Text for analysis>
────────────────────

Club Atlético Pantoja is a professional football team based in Santo Domingo, Dominican Republic. Founded in 1999, the team is currently playing in the Liga Dominicana de Fútbol, the top division of Dominican football.

History

Club Atlético Pantoja was born from the a group of mostly Argentinian immigrants, led by Eduardo Macchiavello. It started in 1999, when this group met to play football at the ROWE Laboratory, located in the popular neighborhood of Pantoja in the city of Santo Domingo.

This group became larger, adding Dominicans and other nationalities. In 2001 they were invited to play a veteran tournament organized by the Dominican Football Federation. This is how the Deportivo Pantoja Fútbol Club is born.

This club became the champion of the tournament of veterans. The club went on to participate in the Third Dominican Division.

Months later, again this team became champion in its first participation in an official competition. This championship allowed them to ascend to Second Division, which involved a greater challenge.

────────────────────

Explore the material>
[a] In the records, arrange everything from the line containing "22: (856, 252)" down to the line containing "39: (843, 231)", both included, as a Markdown table with the columns Row and Record Line, numbering each row and omitting blank lines.
[b] Carry on the history of Club Atlético Pantoja, beginning immediately after its last sentence.

Provided data>
────────────────────

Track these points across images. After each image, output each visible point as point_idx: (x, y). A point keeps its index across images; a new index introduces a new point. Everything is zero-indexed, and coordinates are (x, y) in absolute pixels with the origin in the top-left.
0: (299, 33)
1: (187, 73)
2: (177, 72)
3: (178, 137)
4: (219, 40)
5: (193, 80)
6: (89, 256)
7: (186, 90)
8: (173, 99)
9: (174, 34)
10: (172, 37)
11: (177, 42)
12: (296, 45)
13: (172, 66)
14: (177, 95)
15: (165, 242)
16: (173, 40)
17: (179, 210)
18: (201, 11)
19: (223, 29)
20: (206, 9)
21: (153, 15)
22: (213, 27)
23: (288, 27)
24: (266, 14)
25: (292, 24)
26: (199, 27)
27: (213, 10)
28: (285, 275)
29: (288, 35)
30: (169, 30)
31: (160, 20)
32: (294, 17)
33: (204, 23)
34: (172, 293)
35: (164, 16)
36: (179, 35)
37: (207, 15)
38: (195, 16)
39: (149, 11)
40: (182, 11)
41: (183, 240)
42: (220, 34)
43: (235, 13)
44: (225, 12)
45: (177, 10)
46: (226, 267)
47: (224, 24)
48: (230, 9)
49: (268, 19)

────────────────────

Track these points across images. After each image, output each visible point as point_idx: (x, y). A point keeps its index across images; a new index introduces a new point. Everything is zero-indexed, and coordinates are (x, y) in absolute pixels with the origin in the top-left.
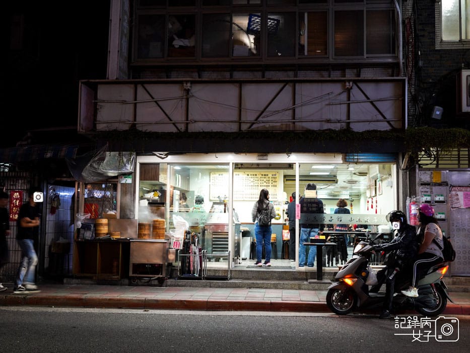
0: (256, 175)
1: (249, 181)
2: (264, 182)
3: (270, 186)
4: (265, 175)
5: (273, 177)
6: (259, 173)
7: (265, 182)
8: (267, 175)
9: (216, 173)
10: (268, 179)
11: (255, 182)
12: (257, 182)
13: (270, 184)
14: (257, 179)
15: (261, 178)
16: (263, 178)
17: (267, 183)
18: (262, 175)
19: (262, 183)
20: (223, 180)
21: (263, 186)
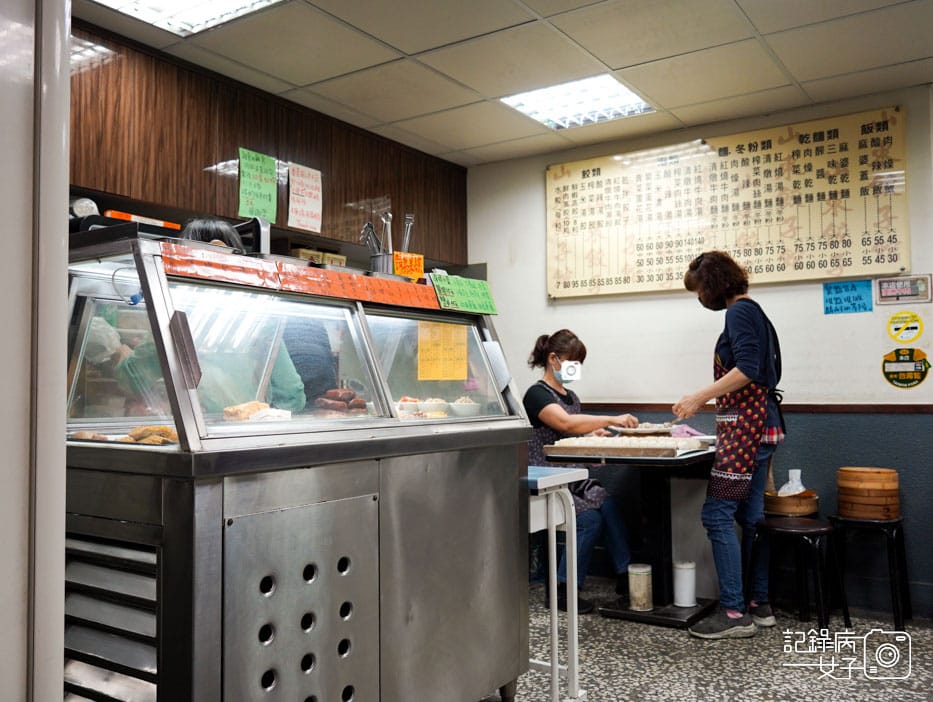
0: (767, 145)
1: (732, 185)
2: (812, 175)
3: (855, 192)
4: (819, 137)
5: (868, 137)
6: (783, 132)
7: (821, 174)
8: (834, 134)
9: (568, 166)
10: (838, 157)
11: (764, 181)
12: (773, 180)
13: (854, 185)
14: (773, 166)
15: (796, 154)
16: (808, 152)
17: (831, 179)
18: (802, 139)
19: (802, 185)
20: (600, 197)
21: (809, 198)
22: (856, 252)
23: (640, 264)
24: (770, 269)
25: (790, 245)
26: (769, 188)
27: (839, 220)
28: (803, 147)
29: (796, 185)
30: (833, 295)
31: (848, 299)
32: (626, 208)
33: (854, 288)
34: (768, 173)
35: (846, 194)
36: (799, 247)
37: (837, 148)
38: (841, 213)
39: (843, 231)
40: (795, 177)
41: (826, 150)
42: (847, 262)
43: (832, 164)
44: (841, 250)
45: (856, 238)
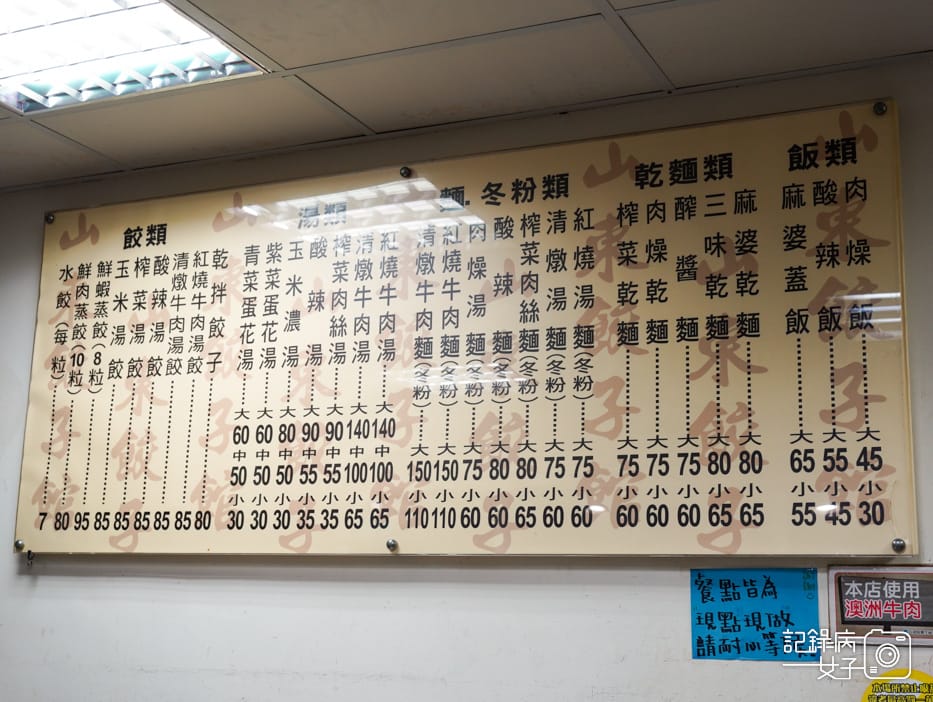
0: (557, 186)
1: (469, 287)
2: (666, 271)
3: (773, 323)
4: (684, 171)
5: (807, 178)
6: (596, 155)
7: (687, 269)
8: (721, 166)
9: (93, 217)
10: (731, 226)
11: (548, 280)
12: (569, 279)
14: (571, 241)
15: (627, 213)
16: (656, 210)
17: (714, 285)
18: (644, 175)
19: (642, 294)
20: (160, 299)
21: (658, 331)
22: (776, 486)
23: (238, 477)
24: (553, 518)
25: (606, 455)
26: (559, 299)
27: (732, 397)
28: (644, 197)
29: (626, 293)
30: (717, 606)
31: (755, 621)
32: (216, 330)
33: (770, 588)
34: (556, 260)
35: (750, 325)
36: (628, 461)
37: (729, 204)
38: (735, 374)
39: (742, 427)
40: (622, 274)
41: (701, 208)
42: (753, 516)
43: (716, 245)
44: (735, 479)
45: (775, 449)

────────────────────

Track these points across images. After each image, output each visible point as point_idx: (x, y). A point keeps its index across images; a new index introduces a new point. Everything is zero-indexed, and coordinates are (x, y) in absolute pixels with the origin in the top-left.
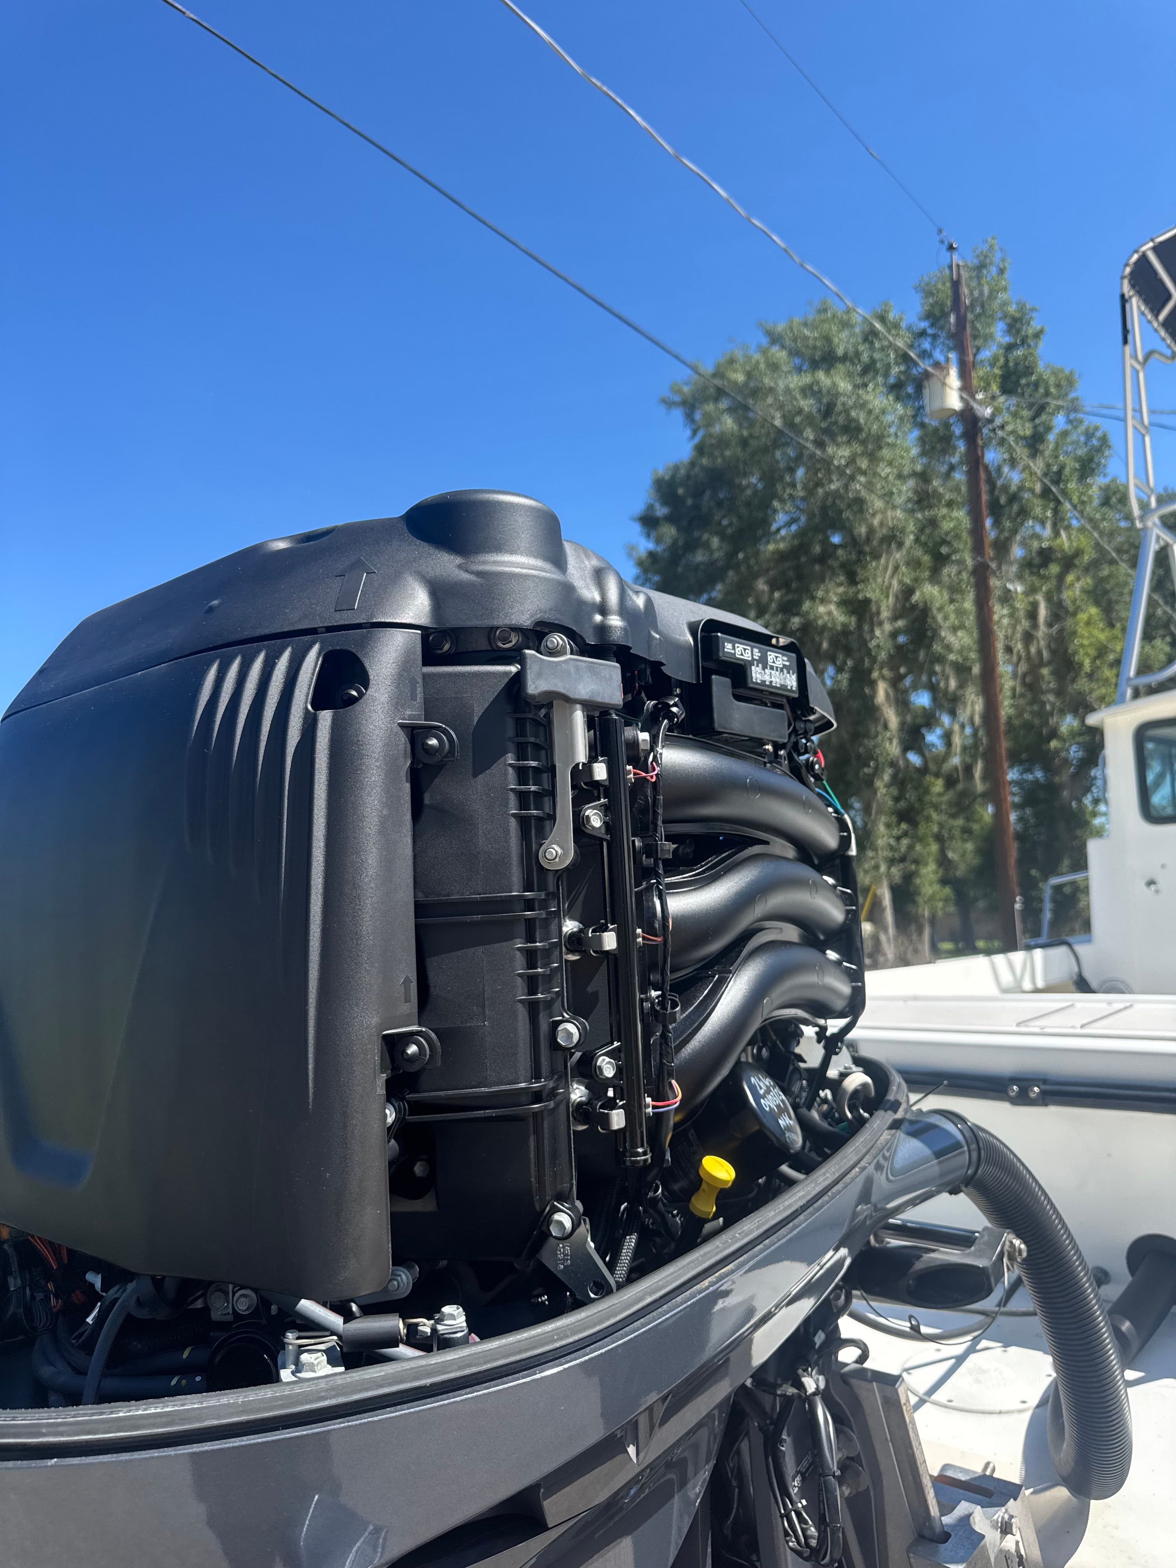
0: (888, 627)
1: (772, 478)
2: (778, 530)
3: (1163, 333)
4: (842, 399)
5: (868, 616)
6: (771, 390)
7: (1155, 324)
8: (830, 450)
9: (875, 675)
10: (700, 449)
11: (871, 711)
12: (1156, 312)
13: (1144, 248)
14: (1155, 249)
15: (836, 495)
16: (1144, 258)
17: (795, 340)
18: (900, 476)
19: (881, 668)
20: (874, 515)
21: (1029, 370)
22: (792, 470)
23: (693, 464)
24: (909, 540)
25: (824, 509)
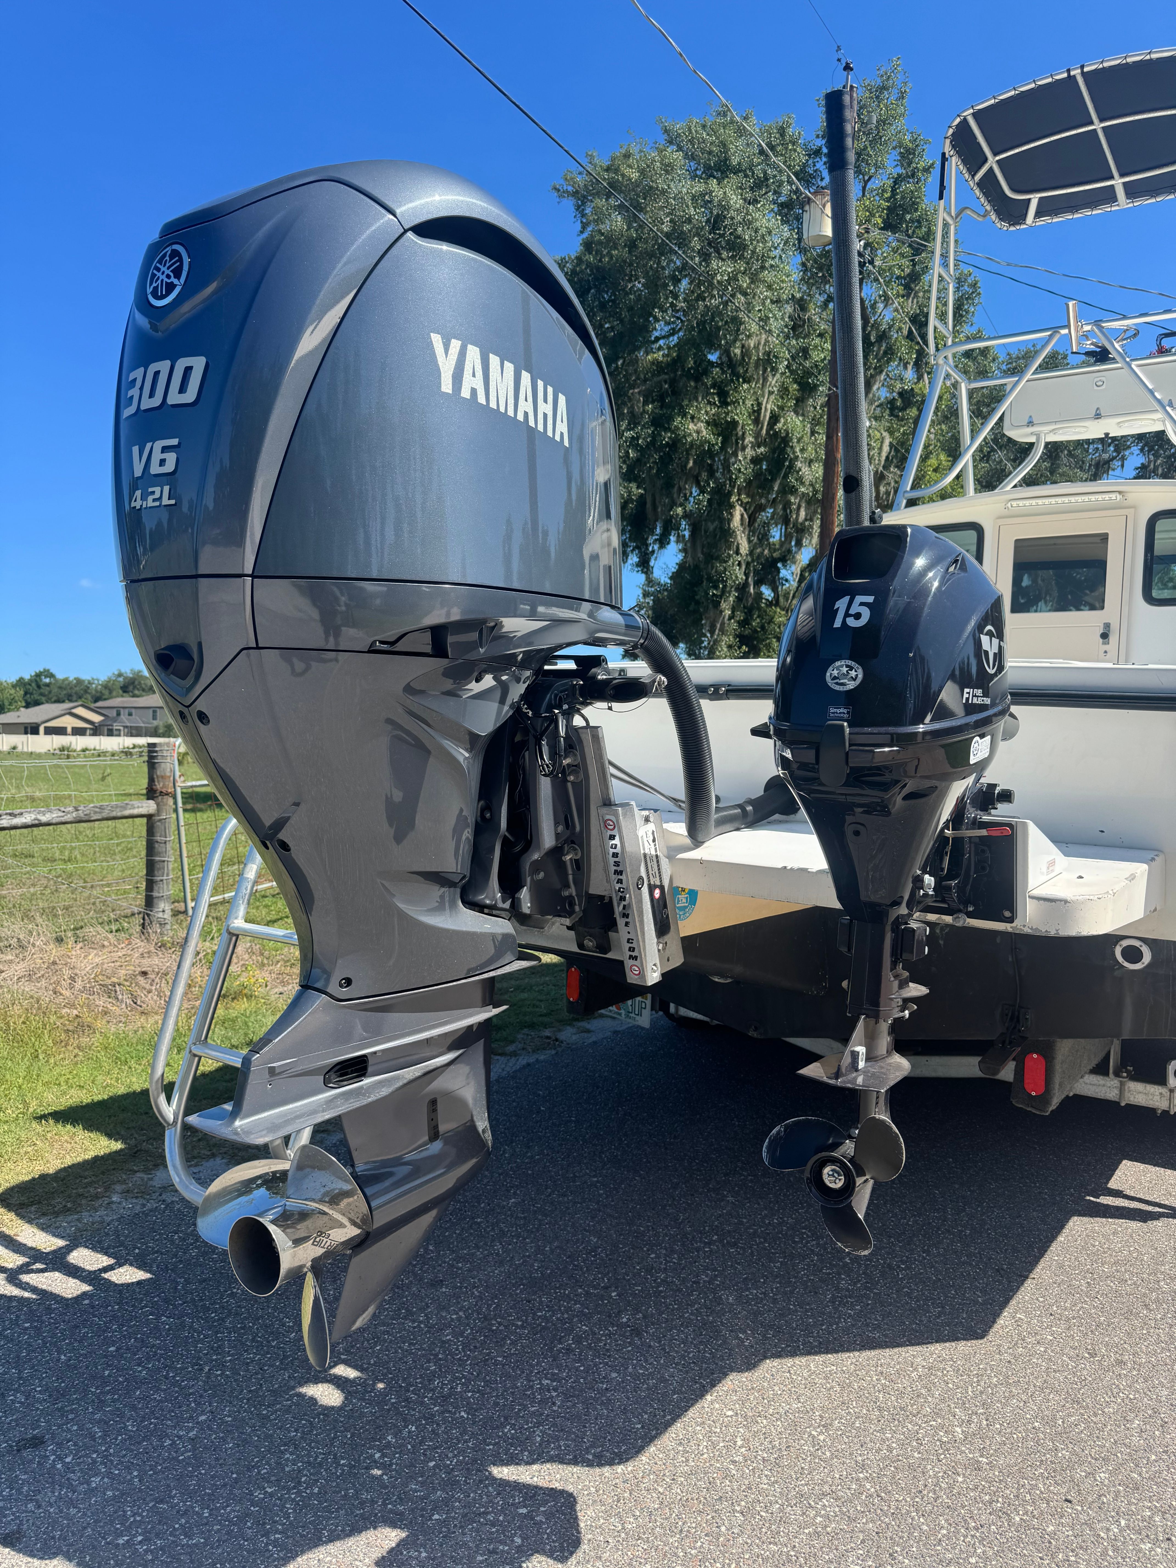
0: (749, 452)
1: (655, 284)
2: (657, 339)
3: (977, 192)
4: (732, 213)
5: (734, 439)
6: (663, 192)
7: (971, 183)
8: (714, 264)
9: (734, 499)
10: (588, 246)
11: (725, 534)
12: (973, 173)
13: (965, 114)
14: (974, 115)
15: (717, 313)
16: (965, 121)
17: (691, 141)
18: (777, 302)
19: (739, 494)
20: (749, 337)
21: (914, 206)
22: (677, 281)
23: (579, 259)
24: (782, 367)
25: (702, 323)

────────────────────

Answers by item>
[a]
| Row | Record Line |
|---|---|
| 1 | 22: (856, 252) |
| 2 | 23: (640, 264) |
| 3 | 24: (770, 269) |
| 4 | 25: (790, 245) |
| 5 | 26: (769, 188) |
| 6 | 27: (839, 220) |
| 7 | 28: (803, 147) |
| 8 | 29: (796, 185) |
| 9 | 30: (833, 295) |
| 10 | 31: (848, 299) |
| 11 | 32: (626, 208) |
| 12 | 33: (854, 288) |
| 13 | 34: (768, 173) |
| 14 | 35: (846, 194) |
| 15 | 36: (799, 247) |
| 16 | 37: (837, 148) |
| 17 | 38: (841, 213) |
| 18 | 39: (843, 231) |

[b]
The newly promoted Pantoja again became champion of the Second Division league, a team made up mostly by veterans. This team had achieved the feat of "champion" three consecutive times, managing to arrive to the maximum category of soccer of the Dominican Republic, the First Division. This group would propose to reach another milestone, the title of First Division. From then a technical body was hired, in addition to adding young players as reinforcements. The fusion of youth and experience led the Club to reach the maximum laureate in Dominican football: the Primera División championship.

The Club in a short time positioned itself as one of the most winning clubs of the Dominican Republic. Atlético Pantoja became the first association football club from the Dominican Republic with 10,000 followers on Facebook, their most popular social media page.

Stadium
Estadio Olímpico Félix Sánchez: 2014–

Achievements

Domestic
Liga Dominicana de Fútbol: 3
 2015, Apertura 2019, Gran Final 2019

Liga Mayor Coca-Cola: 3
 2004–05, 2009, 2011–12

Campeonato Nacional: 2
 2000–01, 2002–03

International
Caribbean Club Championship: 1
2018

Current squad

References

External links
Balompiedominicano
Federacion Dominicana De Futbol 
www.atleticopantoja.com.do
Prensa Futbol Dominicano
Fifa.com
Futbol Total (archived 2 February 2017)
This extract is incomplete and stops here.